Well, not quite. The fleur-de-lis (flower of the lily) is actually thousands of years old, adopted as an emblem by some early civilizations. But it is most notably associated worldwide with pre-revolutionary France - and for us, with Quebec. The fleurdelisé was indeed adopted on Jan. 21, 1948, by Maurice Duplessis's government to "replace the Union Jack."
But over the years, the blue-and-white flag - the Parti Québécois's chosen colours in 1967 were no coincidence - has become an exclusionary symbol, appropriated by sovereignists as a sanctified emblem of the nationalist cause to the exclusion of federalist Quebecers.
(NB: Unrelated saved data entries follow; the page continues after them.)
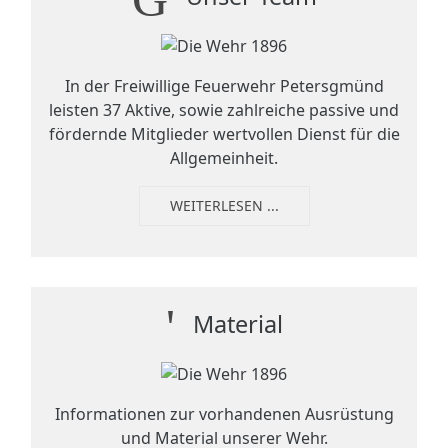
In der Freiwillige Feuerwehr Petersgmünd
leisten 37 Aktive, sowie zahlreiche passive und
fördernde Mitglieder wertvollen Dienst für die
Allgemeinheit.
WEITERLESEN ...
Material
Informationen zur vorhandenen Ausrüstung
und Material unserer Wehr.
It's time to reclaim our flag.
Duplessis's move certainly had a generous backhand dose of "take that, anglos" to it. But it was a legitimate way of redressing a perceived historical injustice, not meant to divide Quebecers between "us" and "them." Flying the maple leaf at a St. Jean Baptiste parade, for instance, is "an outrage and a provocation." Yet fleurdelisés abound - and are welcome - at Canada Day parades.
Those in Quebec who fly both the Maple Leaf and the fleur-de-lis alongside each other have it just right. A flag should be an inclusive symbol above partisan bickering, free of the politics of the moment.
So happy 60th to Quebec's fleur-de-lis. But let it include all of us.